[Document layout analysis data]
▬▬▬
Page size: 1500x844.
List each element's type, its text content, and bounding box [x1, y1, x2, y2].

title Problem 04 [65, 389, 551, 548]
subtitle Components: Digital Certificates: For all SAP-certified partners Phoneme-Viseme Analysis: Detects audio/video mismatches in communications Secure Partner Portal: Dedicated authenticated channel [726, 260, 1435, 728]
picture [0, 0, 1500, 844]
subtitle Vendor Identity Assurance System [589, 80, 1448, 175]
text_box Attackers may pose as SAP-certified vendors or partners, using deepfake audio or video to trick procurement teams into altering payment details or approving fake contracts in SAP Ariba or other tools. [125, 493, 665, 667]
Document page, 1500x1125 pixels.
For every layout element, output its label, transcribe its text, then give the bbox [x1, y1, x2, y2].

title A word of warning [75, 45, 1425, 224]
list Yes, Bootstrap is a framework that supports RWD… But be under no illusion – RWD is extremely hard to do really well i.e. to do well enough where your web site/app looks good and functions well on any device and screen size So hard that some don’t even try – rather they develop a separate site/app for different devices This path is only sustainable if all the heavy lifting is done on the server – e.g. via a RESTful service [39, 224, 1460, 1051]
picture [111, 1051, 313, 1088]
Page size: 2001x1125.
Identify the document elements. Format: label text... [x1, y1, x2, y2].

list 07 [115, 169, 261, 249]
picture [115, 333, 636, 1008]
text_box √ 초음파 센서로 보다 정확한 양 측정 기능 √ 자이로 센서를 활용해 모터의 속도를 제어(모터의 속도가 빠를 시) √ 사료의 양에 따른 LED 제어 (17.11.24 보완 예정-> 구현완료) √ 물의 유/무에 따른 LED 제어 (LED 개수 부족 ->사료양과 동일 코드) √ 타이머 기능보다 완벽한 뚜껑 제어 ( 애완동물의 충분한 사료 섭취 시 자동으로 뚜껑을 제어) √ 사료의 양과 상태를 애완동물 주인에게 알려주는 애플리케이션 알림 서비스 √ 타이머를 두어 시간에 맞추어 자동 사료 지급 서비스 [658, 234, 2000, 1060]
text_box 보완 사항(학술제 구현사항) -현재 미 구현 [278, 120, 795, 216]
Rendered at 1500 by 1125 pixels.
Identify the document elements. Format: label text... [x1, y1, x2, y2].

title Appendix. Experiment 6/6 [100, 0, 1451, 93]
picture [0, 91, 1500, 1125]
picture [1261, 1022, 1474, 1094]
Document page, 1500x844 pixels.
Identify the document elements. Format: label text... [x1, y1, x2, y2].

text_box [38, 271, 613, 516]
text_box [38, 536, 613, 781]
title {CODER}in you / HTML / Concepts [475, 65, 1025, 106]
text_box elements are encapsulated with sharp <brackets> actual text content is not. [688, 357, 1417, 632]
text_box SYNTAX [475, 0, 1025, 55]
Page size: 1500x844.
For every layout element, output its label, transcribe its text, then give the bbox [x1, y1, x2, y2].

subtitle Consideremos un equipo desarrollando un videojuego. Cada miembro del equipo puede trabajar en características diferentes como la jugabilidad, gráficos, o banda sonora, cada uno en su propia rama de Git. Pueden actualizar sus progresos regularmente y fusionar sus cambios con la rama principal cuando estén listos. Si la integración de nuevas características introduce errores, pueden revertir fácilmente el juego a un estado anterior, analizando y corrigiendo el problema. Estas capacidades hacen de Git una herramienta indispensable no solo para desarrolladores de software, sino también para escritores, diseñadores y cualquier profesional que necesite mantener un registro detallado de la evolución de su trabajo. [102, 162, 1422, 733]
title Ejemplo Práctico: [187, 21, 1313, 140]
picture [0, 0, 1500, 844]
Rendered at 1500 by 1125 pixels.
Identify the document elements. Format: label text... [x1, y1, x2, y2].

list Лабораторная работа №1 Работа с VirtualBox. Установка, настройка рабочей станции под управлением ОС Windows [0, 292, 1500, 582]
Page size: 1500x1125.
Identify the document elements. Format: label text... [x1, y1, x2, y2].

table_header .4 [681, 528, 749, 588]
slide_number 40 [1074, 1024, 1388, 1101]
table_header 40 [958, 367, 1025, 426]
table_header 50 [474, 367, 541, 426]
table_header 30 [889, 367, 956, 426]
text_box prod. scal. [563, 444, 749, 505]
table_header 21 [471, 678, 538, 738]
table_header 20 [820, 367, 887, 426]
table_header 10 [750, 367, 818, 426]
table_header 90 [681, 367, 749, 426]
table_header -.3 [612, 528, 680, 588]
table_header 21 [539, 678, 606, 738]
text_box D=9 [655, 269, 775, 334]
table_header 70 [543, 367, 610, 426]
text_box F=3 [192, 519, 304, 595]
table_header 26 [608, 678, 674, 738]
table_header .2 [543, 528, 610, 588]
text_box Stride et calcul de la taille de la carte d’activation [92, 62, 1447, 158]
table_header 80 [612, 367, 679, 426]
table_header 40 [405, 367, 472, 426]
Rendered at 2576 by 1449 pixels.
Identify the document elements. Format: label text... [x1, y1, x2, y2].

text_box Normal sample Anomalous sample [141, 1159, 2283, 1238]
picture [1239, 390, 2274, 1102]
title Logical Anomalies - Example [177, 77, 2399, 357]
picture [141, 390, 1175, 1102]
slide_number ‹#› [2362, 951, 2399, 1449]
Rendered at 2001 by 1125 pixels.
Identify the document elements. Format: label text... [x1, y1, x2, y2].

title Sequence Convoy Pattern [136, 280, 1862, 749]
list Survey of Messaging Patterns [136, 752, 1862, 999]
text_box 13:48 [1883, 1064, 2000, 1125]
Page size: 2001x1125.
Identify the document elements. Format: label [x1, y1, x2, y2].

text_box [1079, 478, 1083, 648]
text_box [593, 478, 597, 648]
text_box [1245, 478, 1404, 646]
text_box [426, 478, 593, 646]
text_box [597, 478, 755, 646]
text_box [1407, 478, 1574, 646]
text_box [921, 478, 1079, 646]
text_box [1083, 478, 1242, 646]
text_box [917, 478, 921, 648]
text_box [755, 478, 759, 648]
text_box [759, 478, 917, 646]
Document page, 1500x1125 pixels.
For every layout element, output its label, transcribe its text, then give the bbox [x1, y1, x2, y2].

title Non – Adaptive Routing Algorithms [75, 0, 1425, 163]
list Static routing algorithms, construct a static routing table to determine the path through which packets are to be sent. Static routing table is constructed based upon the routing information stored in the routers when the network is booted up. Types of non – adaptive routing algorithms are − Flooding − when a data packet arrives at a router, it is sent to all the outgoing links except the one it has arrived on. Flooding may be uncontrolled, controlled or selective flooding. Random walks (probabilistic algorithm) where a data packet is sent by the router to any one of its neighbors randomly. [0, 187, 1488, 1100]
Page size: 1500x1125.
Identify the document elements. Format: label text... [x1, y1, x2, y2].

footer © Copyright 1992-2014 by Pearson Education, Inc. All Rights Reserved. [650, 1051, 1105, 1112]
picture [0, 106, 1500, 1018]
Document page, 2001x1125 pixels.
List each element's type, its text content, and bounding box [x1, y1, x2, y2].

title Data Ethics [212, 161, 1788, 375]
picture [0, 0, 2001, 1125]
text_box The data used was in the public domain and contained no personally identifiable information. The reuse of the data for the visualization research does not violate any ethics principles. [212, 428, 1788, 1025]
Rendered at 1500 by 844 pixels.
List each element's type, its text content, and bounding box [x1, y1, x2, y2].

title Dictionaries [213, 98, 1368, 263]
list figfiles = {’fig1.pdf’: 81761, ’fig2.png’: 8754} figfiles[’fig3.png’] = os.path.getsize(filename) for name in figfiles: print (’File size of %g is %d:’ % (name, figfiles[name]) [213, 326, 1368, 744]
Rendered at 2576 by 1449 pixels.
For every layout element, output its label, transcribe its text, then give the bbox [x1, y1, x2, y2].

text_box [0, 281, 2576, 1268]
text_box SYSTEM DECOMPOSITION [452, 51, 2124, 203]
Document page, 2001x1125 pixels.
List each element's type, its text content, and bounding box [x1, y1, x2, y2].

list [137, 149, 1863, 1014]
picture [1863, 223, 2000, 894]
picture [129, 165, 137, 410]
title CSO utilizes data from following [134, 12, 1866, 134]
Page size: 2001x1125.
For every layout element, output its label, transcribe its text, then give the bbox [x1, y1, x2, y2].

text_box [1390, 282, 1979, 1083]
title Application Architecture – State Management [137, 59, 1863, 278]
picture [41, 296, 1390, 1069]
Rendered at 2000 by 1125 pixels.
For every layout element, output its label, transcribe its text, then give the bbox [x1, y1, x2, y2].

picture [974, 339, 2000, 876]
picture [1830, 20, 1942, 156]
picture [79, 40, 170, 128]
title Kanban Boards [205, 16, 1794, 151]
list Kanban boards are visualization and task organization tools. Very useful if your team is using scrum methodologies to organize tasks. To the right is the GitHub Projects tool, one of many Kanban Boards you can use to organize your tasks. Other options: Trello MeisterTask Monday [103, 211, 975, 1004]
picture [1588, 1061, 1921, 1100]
▬▬▬
Goal of the exercise:
Wherever a line of the entries holds the string "Rendered", copy that line.

Response area:
Rendered at 1500 by 1125 pixels.
Rendered at 1500 by 1125 pixels.
Rendered at 2576 by 1449 pixels.
Rendered at 2001 by 1125 pixels.
Rendered at 1500 by 844 pixels.
Rendered at 2576 by 1449 pixels.
Rendered at 2000 by 1125 pixels.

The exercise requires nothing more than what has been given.